On Dec 14, 2007, at 9:55 AM, Stuart Sierra wrote:
On Dec 13, 2007 9:20 PM, solruser2 <[EMAIL PROTECTED]> wrote:
Let's say I have a database containing people, groups, and projects
(these
all have different fields). I want to index these different kinds
of objects
with a view to eventually present search results from all three
types mashed
together and sorted by relevance. Using separate indices (and thus
separate
Solr processes) would make mashing the results together very
difficult so
I'm guessing I just add the separate fields to the schema along
with an
'object_type' field or equivalent?
That is the approach I would take. Having three separate indices
would make your searches slower and more complicated.
I agree.
Secondly should I just store the database row id for each object
(while
still indexing the field contents) so a query on the index returns
a list of
id's that I can then fetch from the database?

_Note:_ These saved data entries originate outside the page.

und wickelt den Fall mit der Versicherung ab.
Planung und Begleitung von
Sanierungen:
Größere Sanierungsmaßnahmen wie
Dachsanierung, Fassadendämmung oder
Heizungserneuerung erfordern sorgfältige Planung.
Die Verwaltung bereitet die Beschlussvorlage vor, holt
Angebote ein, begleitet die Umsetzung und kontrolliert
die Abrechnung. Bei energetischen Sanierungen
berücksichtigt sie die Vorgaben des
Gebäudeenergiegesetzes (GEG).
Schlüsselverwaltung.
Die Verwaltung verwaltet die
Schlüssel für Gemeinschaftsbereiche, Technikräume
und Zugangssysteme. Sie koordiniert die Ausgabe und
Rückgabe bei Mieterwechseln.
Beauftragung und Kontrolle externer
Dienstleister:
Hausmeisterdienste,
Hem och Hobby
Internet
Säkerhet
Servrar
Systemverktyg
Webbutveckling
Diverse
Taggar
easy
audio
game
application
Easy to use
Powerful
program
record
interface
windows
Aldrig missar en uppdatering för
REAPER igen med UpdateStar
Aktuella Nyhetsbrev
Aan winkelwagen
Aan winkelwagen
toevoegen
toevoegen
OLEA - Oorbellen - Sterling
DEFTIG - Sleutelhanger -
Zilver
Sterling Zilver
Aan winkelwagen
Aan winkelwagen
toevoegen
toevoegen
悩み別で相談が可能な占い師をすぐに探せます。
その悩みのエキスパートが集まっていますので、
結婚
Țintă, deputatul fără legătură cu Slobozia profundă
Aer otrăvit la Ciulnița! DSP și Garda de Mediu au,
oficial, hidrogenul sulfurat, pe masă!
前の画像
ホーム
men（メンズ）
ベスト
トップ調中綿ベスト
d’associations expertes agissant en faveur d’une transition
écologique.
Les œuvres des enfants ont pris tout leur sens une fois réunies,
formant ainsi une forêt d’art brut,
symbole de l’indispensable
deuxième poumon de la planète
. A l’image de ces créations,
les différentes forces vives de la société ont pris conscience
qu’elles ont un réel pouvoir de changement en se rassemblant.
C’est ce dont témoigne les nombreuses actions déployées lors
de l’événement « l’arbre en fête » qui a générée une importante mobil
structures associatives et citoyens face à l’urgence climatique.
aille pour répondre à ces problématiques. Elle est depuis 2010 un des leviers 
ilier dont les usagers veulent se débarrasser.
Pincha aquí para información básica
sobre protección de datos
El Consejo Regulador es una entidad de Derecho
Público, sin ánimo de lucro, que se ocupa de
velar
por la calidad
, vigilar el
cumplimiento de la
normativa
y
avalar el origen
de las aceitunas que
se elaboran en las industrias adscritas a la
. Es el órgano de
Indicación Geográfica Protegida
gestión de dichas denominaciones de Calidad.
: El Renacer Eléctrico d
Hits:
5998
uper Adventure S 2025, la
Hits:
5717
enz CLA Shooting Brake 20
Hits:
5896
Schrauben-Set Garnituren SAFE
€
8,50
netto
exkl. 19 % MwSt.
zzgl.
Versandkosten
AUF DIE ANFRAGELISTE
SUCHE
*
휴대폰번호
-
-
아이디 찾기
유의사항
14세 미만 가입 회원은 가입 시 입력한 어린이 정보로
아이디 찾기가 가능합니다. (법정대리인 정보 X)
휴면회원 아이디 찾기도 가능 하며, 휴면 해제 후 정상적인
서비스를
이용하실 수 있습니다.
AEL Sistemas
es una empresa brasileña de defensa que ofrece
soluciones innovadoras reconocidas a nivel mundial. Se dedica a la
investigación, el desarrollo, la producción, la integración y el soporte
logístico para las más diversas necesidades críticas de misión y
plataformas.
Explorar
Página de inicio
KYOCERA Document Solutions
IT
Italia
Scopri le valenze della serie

It depends. :) If you want highlighted snippets in your search
results, then you have to store the field contents in the index. In
some situations you can make your search pages faster by storing all
the critical fields (the ones you want to appear in search results) in
the index, so that you don't have to fetch a dozen records from the
database just to display a list of search results. On the other hand,
if your database records are small and you don't need highlighting, it
may be faster to only store database ID's in the index.
I agree with this also. However, I've never seen a case where a
separate database query to retrieve metadata stored in a database will
be faster than just storing the necessary fields directly in the
search index and retrieving them with the search results. I've
found it helpful to think of the full-text index as a very simple,
very fast, very flat database engine. You may not be able to do outer
joins and correlated subqueries on it, but you can get a list of
documents and titles really fast.
Hope this sheds some light,
-Stuart Sierra
AltLaw.org